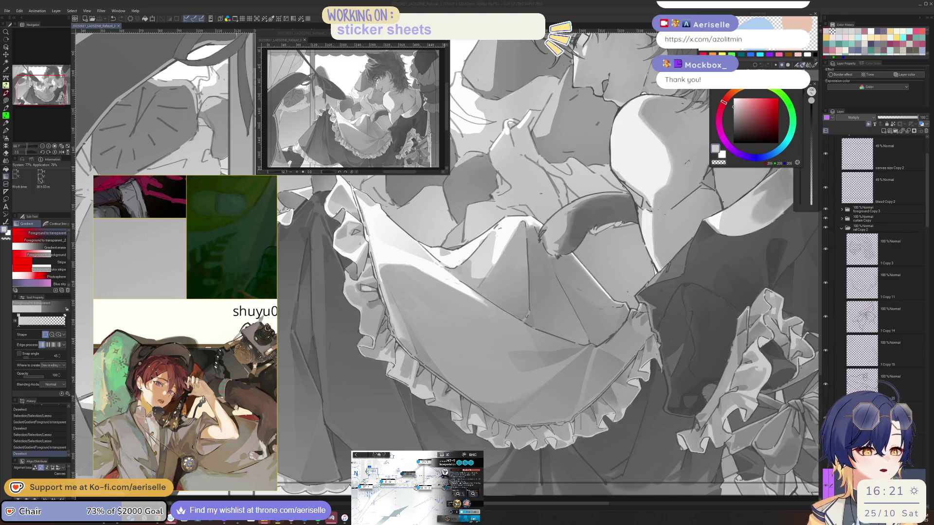
left_click(594, 344)
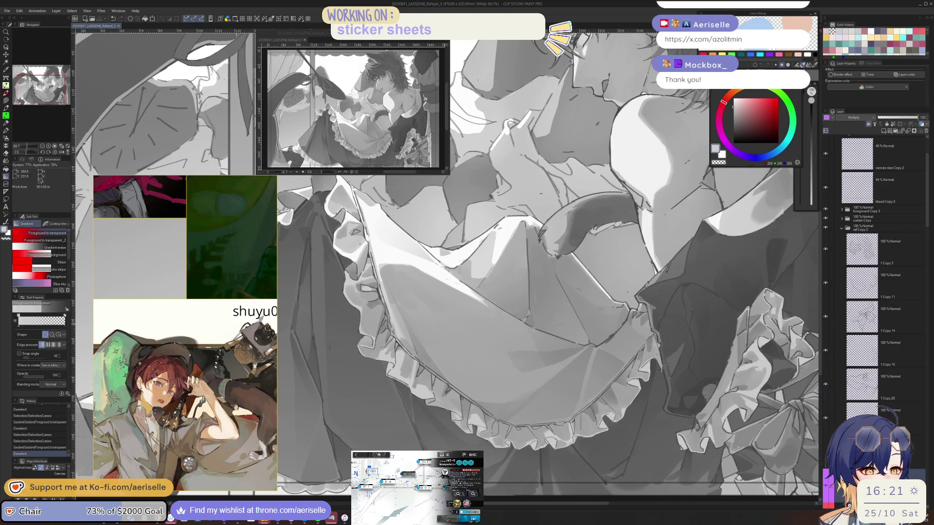
scroll(594, 344, "down", 3)
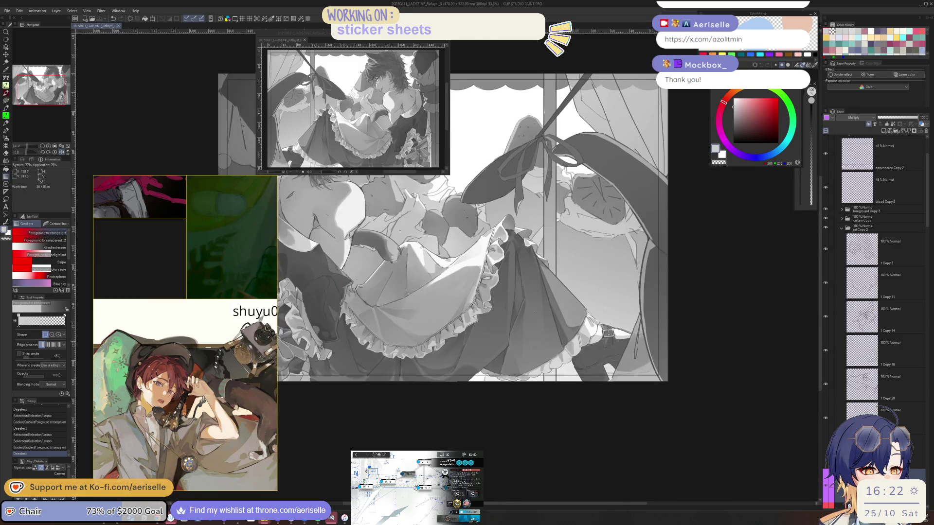
Lasso a small shadow area on the neck, then discard that selection
scroll(609, 358, "up", 2)
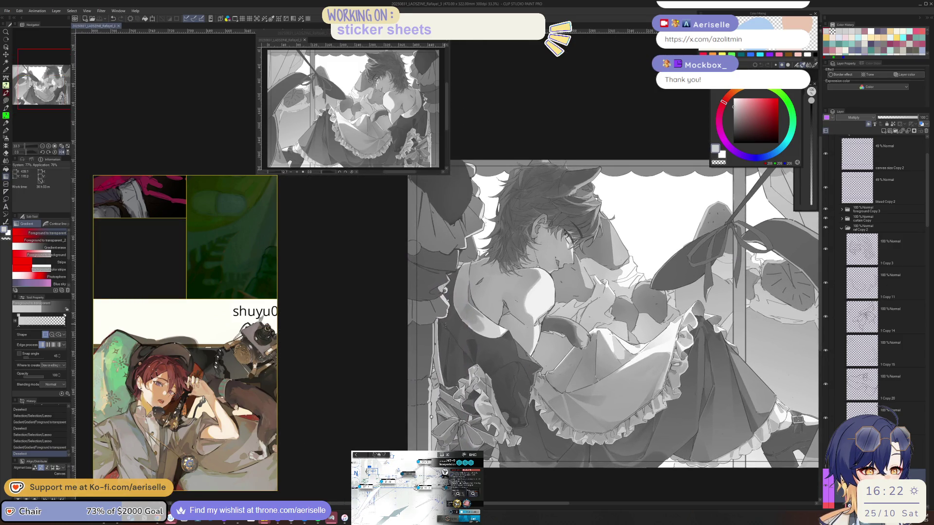
scroll(609, 357, "up", 1)
scroll(376, 329, "up", 2)
key("m")
mouse_move(565, 281)
left_mouse_down()
mouse_move(506, 348)
mouse_move(570, 286)
left_mouse_up()
key("g")
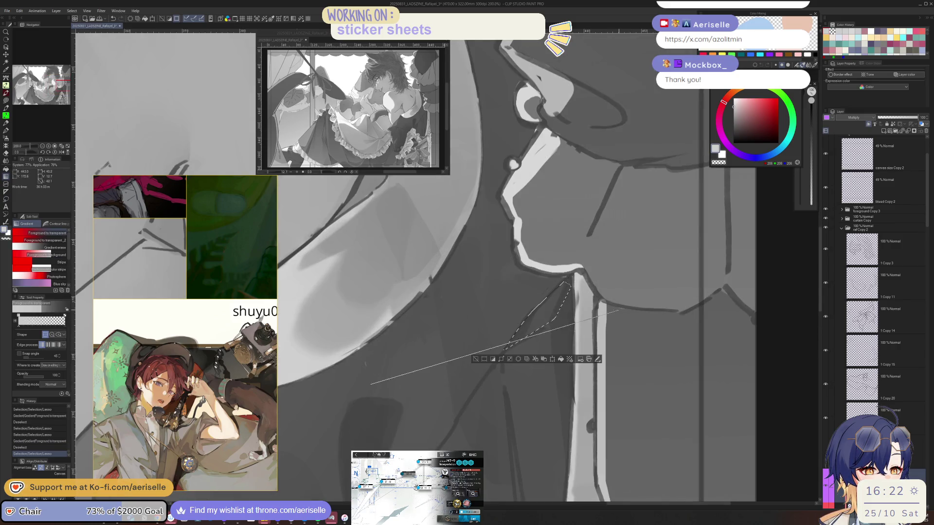
left_click(476, 359)
scroll(504, 383, "down", 2)
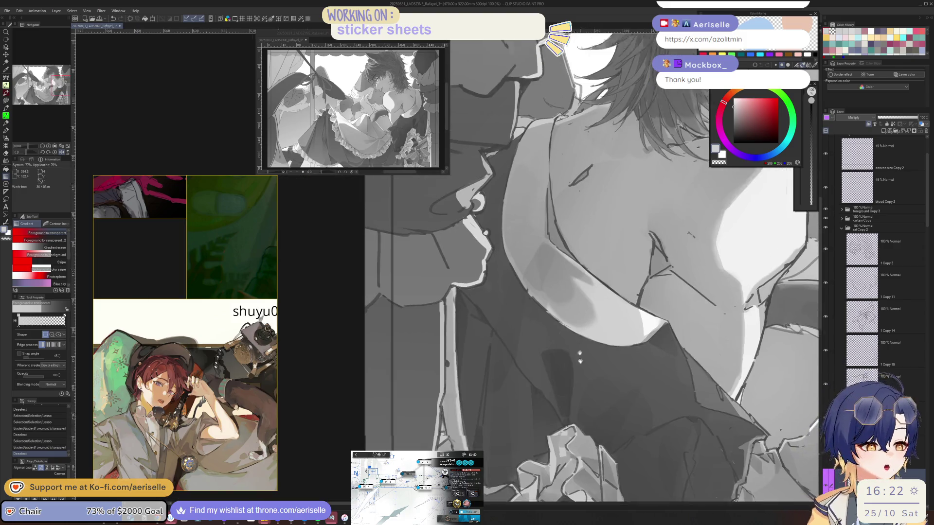
scroll(483, 298, "up", 3)
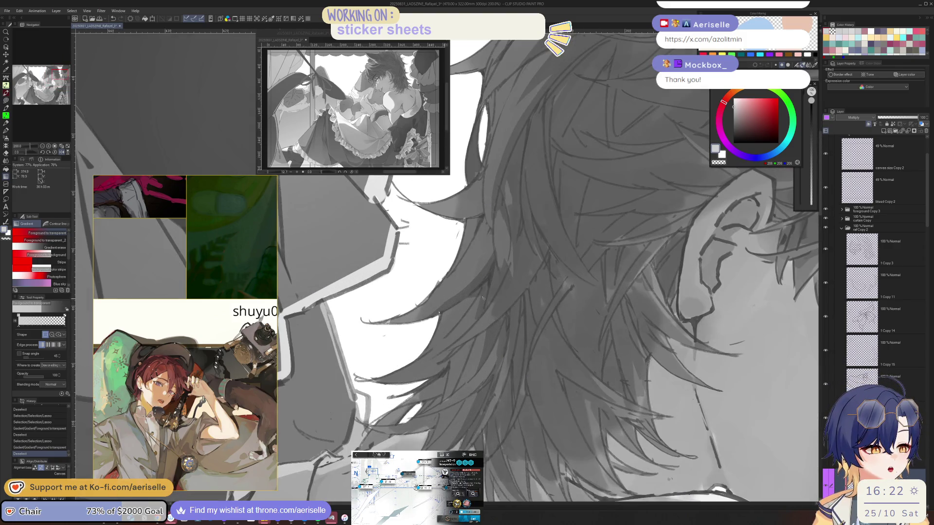
Add thin pen strokes to the hair, then set a freehand selection over part of it
key("p")
left_click_drag(474, 311, 489, 337)
key("bracketleft")
key("bracketleft")
scroll(535, 253, "down", 3)
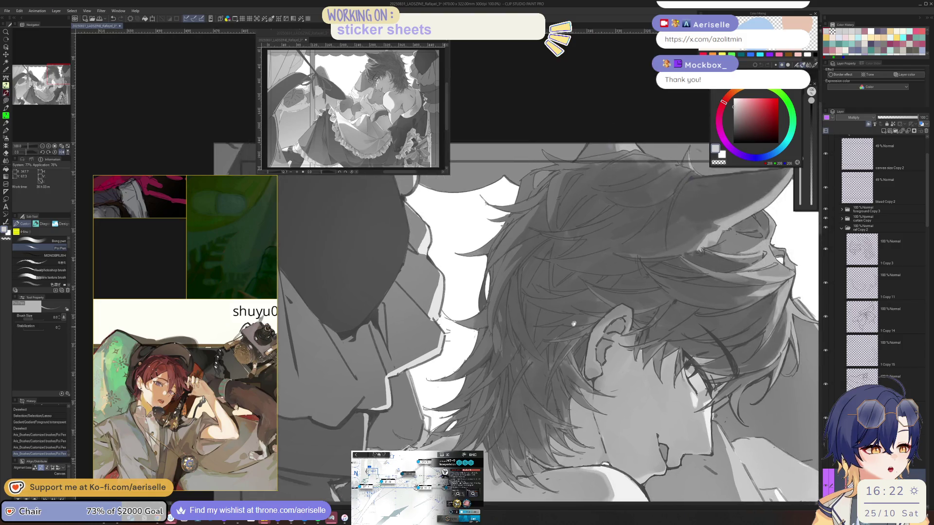
scroll(498, 277, "up", 3)
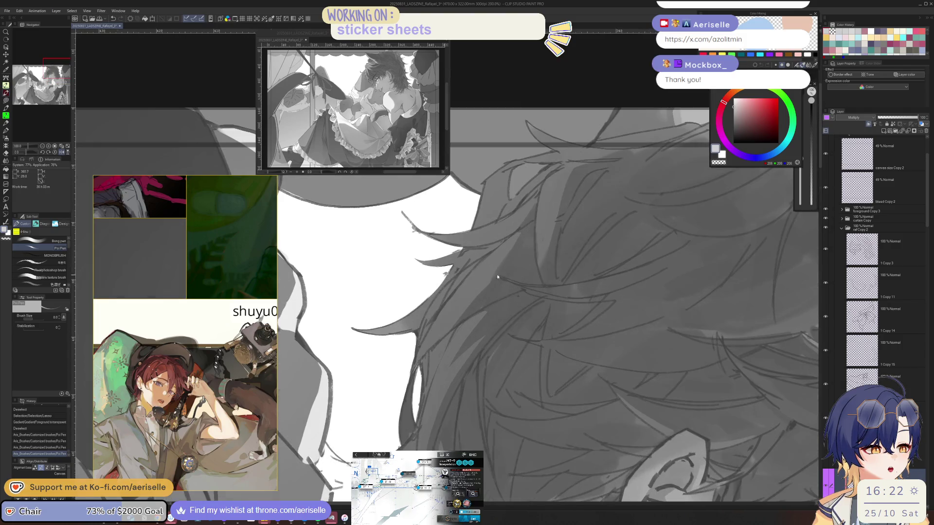
key("m")
left_click(526, 228)
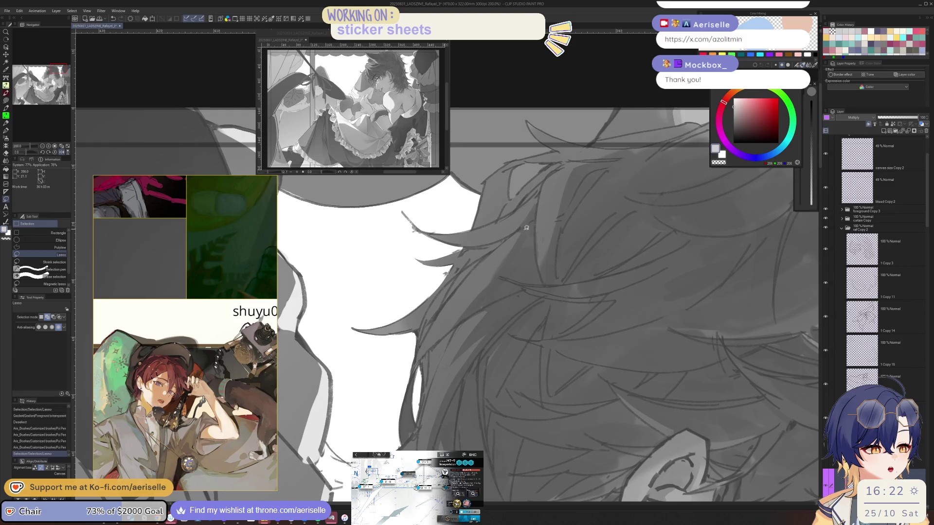
Paint grey shading strokes into the boy's hair with the Poi Pen at brush size 12
key("p")
mouse_move(497, 279)
left_mouse_down()
mouse_move(494, 258)
mouse_move(521, 214)
mouse_move(539, 273)
left_mouse_up()
key("bracketright")
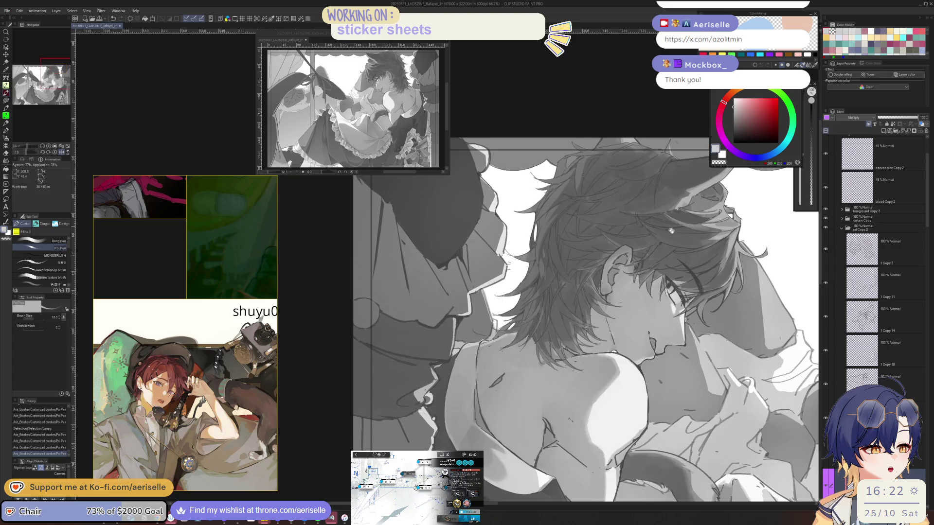
scroll(535, 275, "down", 2)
•••••
**WHAT YOU SHOULD DO**
Return the complete material above exactly, with no picture.

**TASK RESPONSE**
left_click(594, 344)
scroll(594, 344, "down", 3)
Lasso a small shadow area on the neck, then discard that selection
scroll(609, 358, "up", 2)
scroll(609, 357, "up", 1)
scroll(376, 329, "up", 2)
key("m")
mouse_move(565, 281)
left_mouse_down()
mouse_move(506, 348)
mouse_move(570, 286)
left_mouse_up()
key("g")
left_click(476, 359)
scroll(504, 383, "down", 2)
scroll(483, 298, "up", 3)
Add thin pen strokes to the hair, then set a freehand selection over part of it
key("p")
left_click_drag(474, 311, 489, 337)
key("bracketleft")
key("bracketleft")
scroll(535, 253, "down", 3)
scroll(498, 277, "up", 3)
key("m")
left_click(526, 228)
Paint grey shading strokes into the boy's hair with the Poi Pen at brush size 12
key("p")
mouse_move(497, 279)
left_mouse_down()
mouse_move(494, 258)
mouse_move(521, 214)
mouse_move(539, 273)
left_mouse_up()
key("bracketright")
scroll(535, 275, "down", 2)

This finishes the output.